Pocas personas jugaron un papel más importante en la Revolución Francesa que Louis Antoine de Saint-Just, y pocas revoluciones han tenido un eco mayor en la historia que la que protagonizaron los franceses en 1789. Para todos los que aspiramos a transformar el mundo, para todos los que compartimos su motivación de ser dueños de nuestro propio destino, los revolucionarios franceses son una de las referencias inexcusables. Más aún en tiempos como los que corren, en los que la base teórica de las revoluciones ha perdido peso frente a la pura acción, y se califica abiertamente de revoluciones movimientos reaccionarios como el que protagonizaron los ultranacionalistas ucranianos en 2014 o el que está protagonizando el neocolonialismo en Hong Kong. Tiempos en los que el Procès, una causa insolidaria e injusta, se convierte en el paradigma de una cierta parte de la izquierda que encuentra en los disturbios, en el enfrentamiento con la policía, el único criterio de un proceso revolucionario.

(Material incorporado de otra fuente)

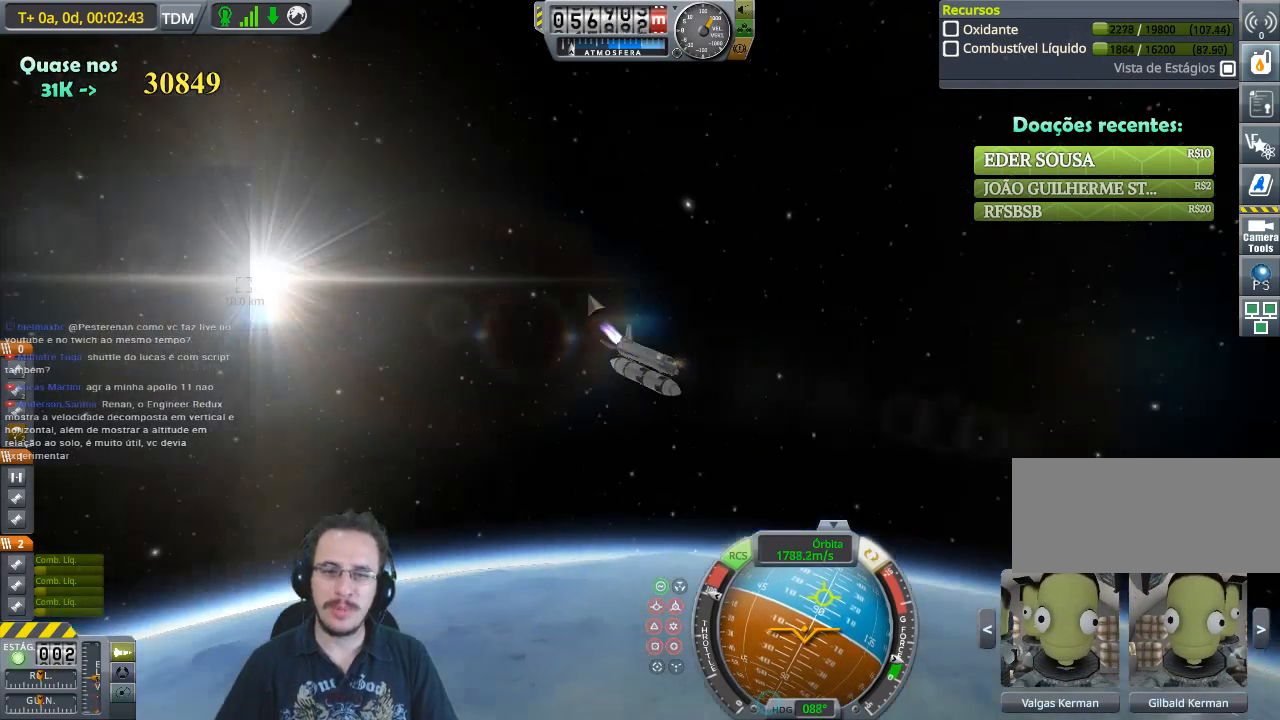
{"keys": [], "events": [[67, "w", "down"], [500, "w", "up"]]}
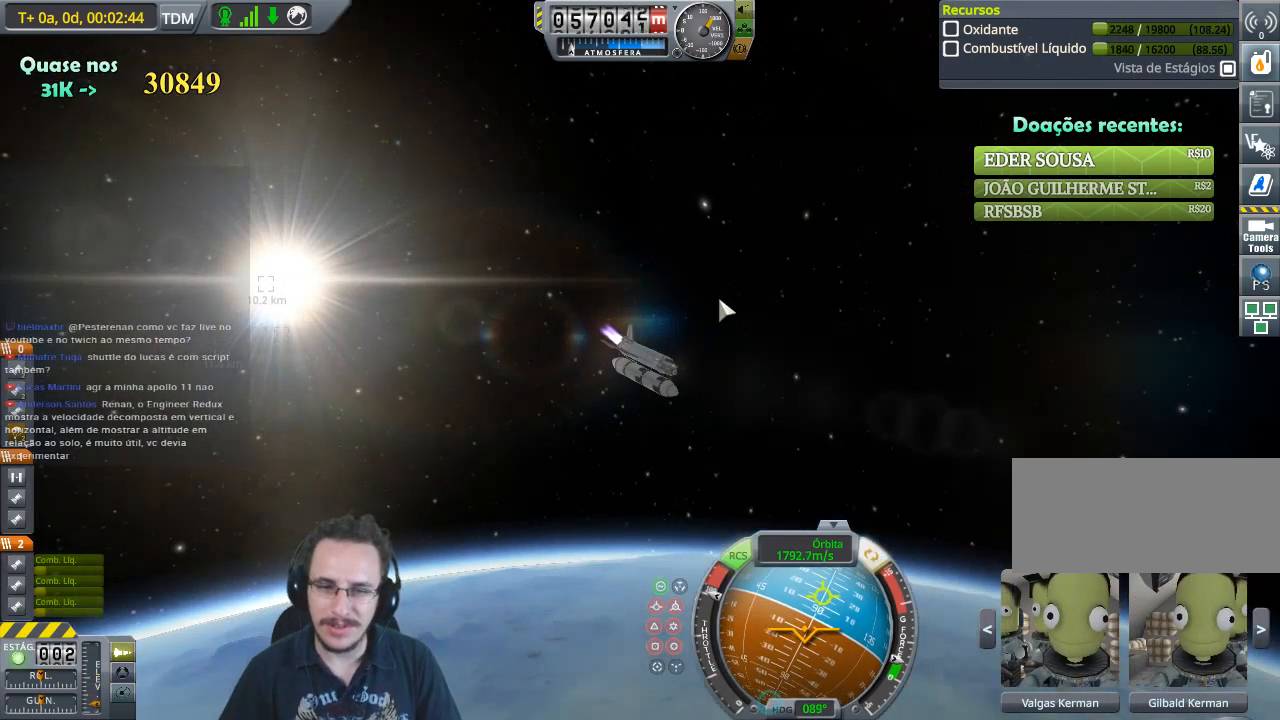
{"keys": ["w"], "events": [[233, "w", "down"]]}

Hace muchos años que en la izquierda española que aspira a ser revolucionaria se ha instalado, de forma casi incuestionable, la doctrina de la ruptura democrática. La idea de que el denominado «Régimen del 78» es una especie de dictadura fascista encubierta. La tarea a cumplir, la revolución pendiente, sería en ese caso la lucha por los derechos democráticos: contra la represión, por la república… y por la autodeterminación de unos pueblos supuestamente oprimidos. Esa parte de la izquierda española, nada despreciable en número e influencia, se ha mostrado dispuesta y encantada de colaborar con los nacionalismos periféricos convencida de que serían la piedra de toque, el campo de batalla, en el que se jugaría la partida de todo el país. No ha sido un fenónemo exclusivo de «radicales»: la propia Izquierda Unida bajo la dirección de Gaspar Llamazares adoptó la lógica de la geometría variable para aliarse con fuerzas nacionalistas allí donde coincidieran ambas organizaciones. En su momento, la mayor combatividad, organización e influencia del nacionalismo vasco convirtió a Euskadi en la referencia; hoy, el conflicto catalán ha desplazado el eje de Bilbao a Barcelona.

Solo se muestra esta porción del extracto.